There was a gust of wind in the trees.
“Pagel,” said the fat man suddenly, “I’m going now. We’re hardly likely to meet again, but it has been, as they say, a pleasure.”
“Pagel,” he said once again urgently, “pray to God that this mother never finds her daughter—she’d no longer be a daughter.”
He was gone without a sound, leaving Wolfgang Pagel alone in the dark and windy forest.
Chapter Fourteen
Life Goes On
I
It was October. Neulohe grew increasingly damper, windier, colder. And more and more difficult did Wolfgang Pagel find it to collect the necessary people for the potato digging. Where in September three wagons packed with laborers had rattled on to the fields from the local town, in October it had come to one, bearing a few sullen women wrapped up in sacks and woolen shawls.
Swearing and complaining, they toiled through the sodden growth over fields which seemed only to grow larger. Already Pagel had had to raise their wages twice, and had this not been in kind, had he not paid them with potatoes—that support of life which can replace even bread itself—none would have come. In those October days the dollar rose from 242,000,000 marks to 73,000,000,000. Hunger crept through the entire country, followed by influenza. Unprecedented despair seized the people; every pound of potatoes was a fence between them and death.
Wolfgang Pagel was now the overlord of Neulohe Manor, the farm and the forest. No time now to stand among the potatoes and give out tokens. Next year’s rye had to be sown and the fields plowed. In the forest the cutting down of firewood had started, and unless one gingered up Kniebusch every day the forester would have taken to his bed and died.
Pagel would come on his bicycle to the potato field where old Kowalewski would meet him ever more and more hollow-eyed. “We can’t do it, young sir,” was his lament. “This way we shall be digging in January in snow and ice.”

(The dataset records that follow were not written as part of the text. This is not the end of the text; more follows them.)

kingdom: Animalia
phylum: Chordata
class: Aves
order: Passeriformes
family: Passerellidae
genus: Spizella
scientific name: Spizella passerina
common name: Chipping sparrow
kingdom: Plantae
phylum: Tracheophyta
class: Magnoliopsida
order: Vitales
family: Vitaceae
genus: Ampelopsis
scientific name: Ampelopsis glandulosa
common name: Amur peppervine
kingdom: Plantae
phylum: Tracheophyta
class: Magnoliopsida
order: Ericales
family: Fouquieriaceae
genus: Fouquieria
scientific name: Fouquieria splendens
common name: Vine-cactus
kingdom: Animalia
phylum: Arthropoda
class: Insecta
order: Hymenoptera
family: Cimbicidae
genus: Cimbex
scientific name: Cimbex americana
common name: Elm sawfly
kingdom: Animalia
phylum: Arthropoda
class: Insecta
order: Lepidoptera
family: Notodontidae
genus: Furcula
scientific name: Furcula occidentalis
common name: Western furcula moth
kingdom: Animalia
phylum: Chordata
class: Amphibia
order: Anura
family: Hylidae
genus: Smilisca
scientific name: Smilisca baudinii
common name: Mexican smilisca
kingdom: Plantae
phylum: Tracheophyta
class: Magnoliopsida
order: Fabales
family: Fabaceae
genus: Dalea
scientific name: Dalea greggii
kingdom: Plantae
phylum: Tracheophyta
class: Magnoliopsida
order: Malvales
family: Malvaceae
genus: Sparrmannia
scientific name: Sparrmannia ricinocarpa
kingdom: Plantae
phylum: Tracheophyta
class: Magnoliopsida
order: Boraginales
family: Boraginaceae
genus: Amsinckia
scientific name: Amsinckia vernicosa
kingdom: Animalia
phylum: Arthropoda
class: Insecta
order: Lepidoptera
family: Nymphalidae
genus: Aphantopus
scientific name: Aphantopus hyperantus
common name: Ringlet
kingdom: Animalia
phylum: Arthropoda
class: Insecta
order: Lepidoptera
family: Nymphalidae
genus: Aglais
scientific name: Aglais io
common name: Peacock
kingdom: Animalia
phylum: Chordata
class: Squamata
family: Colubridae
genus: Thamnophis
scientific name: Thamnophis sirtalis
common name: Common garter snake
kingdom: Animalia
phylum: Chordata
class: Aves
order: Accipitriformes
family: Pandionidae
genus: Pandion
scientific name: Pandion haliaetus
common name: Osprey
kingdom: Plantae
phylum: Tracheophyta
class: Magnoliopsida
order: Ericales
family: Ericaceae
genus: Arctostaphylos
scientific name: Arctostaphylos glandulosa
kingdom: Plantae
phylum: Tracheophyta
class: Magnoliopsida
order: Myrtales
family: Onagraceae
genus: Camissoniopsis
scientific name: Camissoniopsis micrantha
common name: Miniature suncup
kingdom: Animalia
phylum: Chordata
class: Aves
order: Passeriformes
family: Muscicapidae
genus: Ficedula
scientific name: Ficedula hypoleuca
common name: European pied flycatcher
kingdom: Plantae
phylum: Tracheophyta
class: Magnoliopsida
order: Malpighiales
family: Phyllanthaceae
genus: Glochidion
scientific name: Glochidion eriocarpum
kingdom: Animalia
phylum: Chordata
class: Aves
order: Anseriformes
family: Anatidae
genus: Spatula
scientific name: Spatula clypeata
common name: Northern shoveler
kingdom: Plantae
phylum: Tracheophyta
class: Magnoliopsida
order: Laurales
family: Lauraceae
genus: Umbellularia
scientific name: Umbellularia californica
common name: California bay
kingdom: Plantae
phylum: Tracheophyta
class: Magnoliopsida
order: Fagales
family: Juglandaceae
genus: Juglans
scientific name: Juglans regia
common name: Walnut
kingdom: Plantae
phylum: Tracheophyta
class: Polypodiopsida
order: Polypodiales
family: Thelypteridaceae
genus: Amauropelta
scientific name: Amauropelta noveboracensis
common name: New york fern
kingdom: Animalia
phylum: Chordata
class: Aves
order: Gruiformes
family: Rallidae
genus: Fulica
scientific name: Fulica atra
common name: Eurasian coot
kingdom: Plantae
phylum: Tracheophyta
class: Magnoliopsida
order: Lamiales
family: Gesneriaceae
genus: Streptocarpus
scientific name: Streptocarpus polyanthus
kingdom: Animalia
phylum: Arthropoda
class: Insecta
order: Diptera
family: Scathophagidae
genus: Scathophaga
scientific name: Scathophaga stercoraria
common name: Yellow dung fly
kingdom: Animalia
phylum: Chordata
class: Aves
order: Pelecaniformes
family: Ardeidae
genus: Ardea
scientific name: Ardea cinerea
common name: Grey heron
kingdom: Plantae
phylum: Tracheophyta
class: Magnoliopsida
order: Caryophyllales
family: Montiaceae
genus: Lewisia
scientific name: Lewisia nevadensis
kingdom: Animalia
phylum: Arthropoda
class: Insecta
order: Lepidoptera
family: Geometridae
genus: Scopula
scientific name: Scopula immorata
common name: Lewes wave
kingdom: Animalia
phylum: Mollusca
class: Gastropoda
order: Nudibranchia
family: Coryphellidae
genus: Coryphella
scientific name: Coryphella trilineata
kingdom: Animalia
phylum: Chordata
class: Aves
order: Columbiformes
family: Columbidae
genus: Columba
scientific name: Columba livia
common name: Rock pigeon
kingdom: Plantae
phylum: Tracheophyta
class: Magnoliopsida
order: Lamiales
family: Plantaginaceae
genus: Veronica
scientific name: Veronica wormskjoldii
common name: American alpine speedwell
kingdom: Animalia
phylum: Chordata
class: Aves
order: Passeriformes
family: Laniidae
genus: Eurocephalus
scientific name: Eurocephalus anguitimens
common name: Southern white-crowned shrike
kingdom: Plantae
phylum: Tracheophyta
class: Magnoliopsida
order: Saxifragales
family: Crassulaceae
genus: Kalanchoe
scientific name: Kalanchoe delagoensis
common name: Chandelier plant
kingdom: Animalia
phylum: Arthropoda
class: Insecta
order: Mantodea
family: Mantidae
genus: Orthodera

Wolfgang would laugh. “We’ll do it, Kowalewski. Because we’ve got to. Because potatoes are bitterly needed in the town.” And because the estate bitterly needs the money for them, he thought.
“But we ought to have more people,” moaned Kowalewski.
“And where shall I get them?” Pagel was a little impatient. “Shall I have another prison gang sent?”
“Oh, Lord, no!” exclaimed old Kowalewski, horrified—much too horrified, thought Pagel, looking at the diggers. “They’re only townsfolk, they’ve no business here,” he said discontentedly. “The work’s too unfamiliar for them. If only we could get the people from Altlohe as well.”
“We’ll never get them!” declared Kowalewski angrily. “They steal their potato supplies from our clamps at night.”
“They certainly do that,” sighed Pagel. “Every day I see the holes and have to have them filled up. I am always intending to go out at night and see if I can catch one, Kowalewski, but I always fall asleep over supper.”
“It’s too much, what the young gentleman has to do. All the estate and the whole forest and all the pen-pushing—no one’s done all that. You need help.”